Song sorgt allerorts für Heiterkeit

"Wir haben uns deppert gelacht", so Ambros. Auch bei der Plattenfirma in Frankfurt sei man angetan gewesen: "Ich bin dort hingefahren und hab' ihnen gesagt, dass ich zumindest schon einen Titel für ein neues Album habe: 'Es lebe der Zentralfriedhof'. Die hab'm si' obg'haut. Wenn die das schon toll finden, dachte ich, wird das als Titel schon richtig sein." Mit dem Lied begab sich Ambros dann zu Christian Kolonovits: "Im Rekordtempo sind alle Nummern für das Album entstanden. Das war eine fantastische Zeit."

Aufgenommen wurde in Wien und Offenbach unter musikalischer Leitung von Kolonovits, der auch für die Arrangements verantwortlich zeichnete und laut Ambros die Band zusammenstellte. Unter anderem fungierte Kurt "Supermax" Hauenstein als Bassist. Zwei Songs, "Heite drah i mi ham" und "A Gulasch und a Seitl Bier" stammten aus der Feder von Georg Danzer. Kennengelernt hatten sich die beiden Liedermacher bei der Präsentation von Ambros' zweitem Album "Eigenheiten" (1973): "Die haben wir im dritten Bezirk in einem zwei Stockwerke tiefen Keller gemacht", so Ambros über den Ort der ersten Begegnung. "Da stand auf einmal der Danzer da.

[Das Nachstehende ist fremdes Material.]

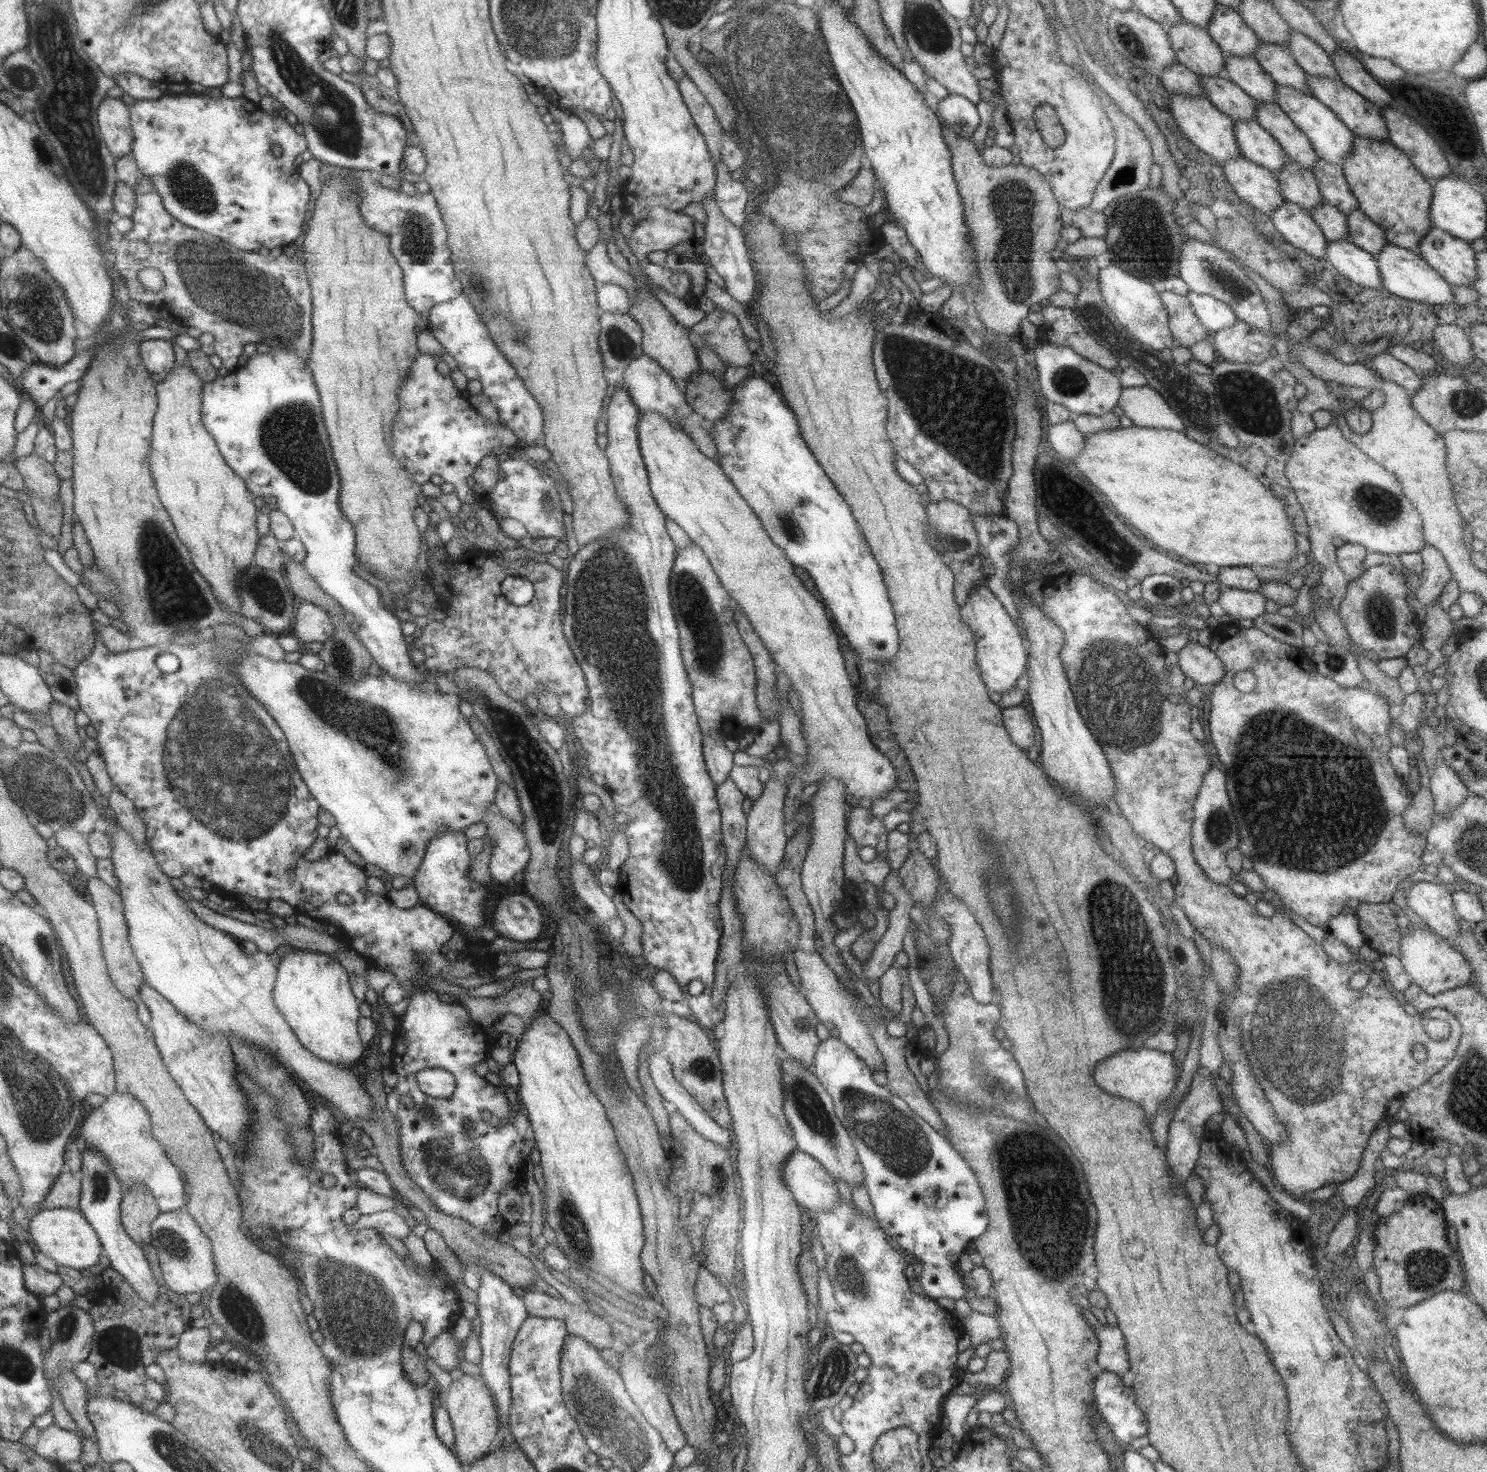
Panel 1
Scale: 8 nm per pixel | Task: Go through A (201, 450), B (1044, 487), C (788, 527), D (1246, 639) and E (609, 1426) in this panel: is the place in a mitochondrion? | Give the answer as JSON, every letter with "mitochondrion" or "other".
{"A":"other","B":"mitochondrion","C":"mitochondrion","D":"other","E":"mitochondrion"}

Gehört hatte ich schon von ihm, Freunde sind wir später geworden."

"Haben uns nichts g'schissen"

Neben dem Titelsong steuerte Prokopetz die Texte zu den gesellschaftskritischen, provokanten Titeln "De Kinettn wo i schlof", "G'söchta" und "Familie Pingitzer" bei. Ob Zeilen wie "G'söchta, mit dein Heislschmäh bist bei mir im Orsch daham" heute noch durchgehen würden? Prokopetz: "Vielleicht wäre das ein Skandal. Wir waren in einem Alter, in dem wir uns noch nichts g'schissen haben. Der Erfolg hat mir und uns viel Mut gemacht." Zensur von der Plattenfirma gab es keine: "Deren Chef war ein Serbe, der hat das alles nicht verstanden", schmunzelt Ambros. "Wienerisch überhaupt nicht, und Deutsch nur bedingt. Dem war das vollkommen wurscht, er wollt nur, dass wir Platten verkaufen. Und wir haben Platten verkauft!"

Ikonisch ist auch das Albumcover, das ursprünglich ein Grafiker des Labels designen sollte. Ambros erinnert sich an seine Reaktion: "Na, na, na, das mach ich selber!" Der Musiker wohnte seinerzeit "großteils" in Favoriten, dort entstand auch das Foto mit der Pensionistin mit Hund, die an Ambros vorbei geht. "Ich sagte zum Fotografen (Wolfgang Sos): 'Wir fragen irgendeine alte Frau, ob sie sich fotografieren lässt.' Die war dann so lieb, so reizend, hat gefragt: 'Wor's des jetzt?' Und ich: 'Machen wir noch eins.' Die arme hat immer wieder vorbeigehen müssen."

"An niemandem orientiert"

Die Musik - alle Kompositionen sind von Ambros - erstaunt noch heute mit ihrer Bandbreite - vom Wienerlied über Country bis zum Blues. "Sie wollten schon damals alle wissen, wer meine Vorbilder sind. Das weiß ich bis heute nicht. Ich habe mich an niemandem orientiert."

Auf die Frage, ob er sich vorstellen könne, das Album zum Jubiläum in voller Länge live zu bringen, muss Ambros lachen. "Des wär' ein bisserl anstrengend, oder?" Aber den "Zentralfriedhof" wird man auf seiner Tournee, die am 13. März in Amstetten startet, garantiert hören. Auch Prokopetz lässt der besungene Friedhof nicht los: "Nach meinem Krimi 'Hofer' erscheint heuer im Herbst der Roman 'Die Blume vom Gemeindebau' und 2027 folgt das Buch 'Es lebe der Zentralfriedhof'".

(Von Wolfgang Hauptmann/APA)

(S E R V I C E - www.wolfgangambros.at - https://prokopetz.at/)

Zusammenfassung
  • Wolfgang Ambros' Album 'Es lebe der Zentralfriedhof' feiert 50 Jahre seit seiner Veröffentlichung im April 1975.
  • Der Titelsong und das Album gelten als Klassiker des Austropop und brachten Ambros den großen Durchbruch.
  • Die Inspiration für den Titelsong kam von einem Schild am Wiener Zentralfriedhof, was zu einem 'göttlichen Funken' führte.
  • Das Album wurde in Wien und Offenbach unter der Leitung von Christian Kolonovits aufgenommen und enthält provokante Texte von Joesi Prokopetz.
  • Ambros plant, den Titelsong auf seiner Tournee, die am 13. März in Amstetten startet, zu spielen.